Apr 02 2012

For Pet Owners: Outdoor Hazards

Dr. Jacqueline Nicholson

By Jacqueline Nicholson, DVM

Warmer temperatures are coming and all of us pet lovers should be wary of certain outdoor exposures. If you regularly leave your dog outside without your supervision, you are potentially exposing your pet to certain hazards. As a pet owner, you can reduce these risks, once you’re aware of them. Here are some of the most common, preventable hazards:

  • Wild Animals – Depending on where you live, some very dangerous animals may visit your yard – especially in the night hours. Some examples of such animals include skunk, possum, and raccoon. It is very important to keep your pet’s vaccines current. If you suspect or witness your pet being bitten or scratched by one of these animals, please have your veterinarian examine your pet for any wounds that may need to be treated. In addition, eating a dead animal can result in a gastrointestinal obstruction, infestation of intestinal parasites, or bacterial infection.
  • Walking Off Leash – If your dog isn’t properly trained to walk off a leash – the risk is much greater for getting into fights with other dogs, as well as getting hit by a car. Training classes are readily available in our area, and getting your dog familiar with certain commands will help keep your pet safe.
  • Plant Life – Some plants are toxic. You should especially know what is growing in your own yard. As we approach spring, increased rainfall also brings mushroom growth – some of which are highly toxic to your pet.
  • Pesticides & Herbicides – Various pesticides/herbicides can be dangerous for your pet. Unless you happen to know that one of these substances has been applied in your neighborhood – you may not see them. Rodenticides, and the bodies of pests that have died from eating these chemicals can be lethal to dogs if ingested.
  • Animal Feces – Animal feces can transmit parasites, as well as bacterial/viral infection to your pet. The most reliable solution is to keep feces picked up from the yard and closely supervise the pet outdoors – especially if he/she tends to eat feces.
  • Eating Hazardous Items – Eating other things in the yard can be a lot more dangerous than feces eating. Items such as nails, screws and broken glass are sometimes found on the ground. Dogs also commonly eat rocks and other things that have to be removed surgically. Fencing your yard back from the property line fence can make it easier to provide your dog with a safer enclosure.

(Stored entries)

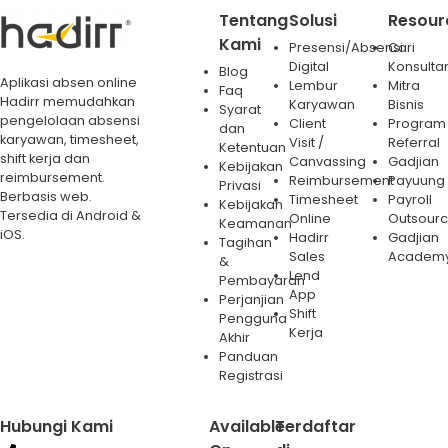
Tentang
Solusi
Resour
Kami
Presensi/Absensi
Cari
Digital
Konsulta
Blog
Aplikasi absen online
Lembur
Mitra
Faq
Hadirr memudahkan
Karyawan
Bisnis
Syarat
pengelolaan absensi
Client
Program
dan
karyawan, timesheet,
Visit /
Referral
Ketentuan
shift kerja dan
Canvassing
Gadjian
Kebijakan
reimbursement.
Reimbursement
Payuung
Privasi
Berbasis web.
Timesheet
Payroll
Kebijakan
Tersedia di Android &
Online
Outsourc
Keamanan
iOS.
Hadirr
Gadjian
Tagihan
Sales
Academ
&
Lend
Pembayaran
App
Perjanjian
Shift
Pengguna
Kerja
Akhir
Panduan
Registrasi
Hubungi Kami
Available
Terdaftar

__Required action__. Write what follows next in the article on outdoor hazards for pets, starting after its final sentence. None of the records is needed for this work.

__Written answer__.
  • Toads, Quills, Stings – Many people are not aware that some toads can poison a pet when taken into the animal’s mouth. Porcupine quills need to be removed by your veterinarian, and the wounds need to be evaluated in order to prevent infection. Insect stings can be extremely serious, as well as venomous snake bites.
X-Ray of Nail in Paw

X-Ray of Nail in Paw

These are only some of the things that can hurt or kill your pet. Taking some precautions can spare you and your pet some devastating problems. Every effort should be made to remove any hazards from your yard. Make sure your veterinarian knows of any dangerous exposures whenever your pet is being examined. It may help to save your pet’s life. Have a safe and enjoyable summer!

Tall-Grass-db1

Enjoying the Tall Grass!

Dr. Nicholson graduated from the Kansas State University College of Veterinary Medicine in 2007. She was born in New York City and raised in northern New Jersey. She earned her Bachelor of Arts in Psychology from Alfred University and completed a post-Baccalaureate / Pre-Veterinary Program at Rutgers University.

Over the last nine years, Dr. Nicholson has gained an extensive amount of experience at emergency and specialist hospitals in both New York and New Jersey – including The Animal Medical Center in New York City. After graduation, she completed a one year rotating internship program at Garden State Veterinary Specialists where she was exposed to a wide range of specialty fields including Emergency Medicine, Surgery, Internal Medicine, Oncology, Ophthalmology, Dermatology and Neurology. This experience has been invaluable to both our team and our clients.

Dr. Nicholson’s special interests include feline behavior, oncology, and canine and feline soft tissue surgery.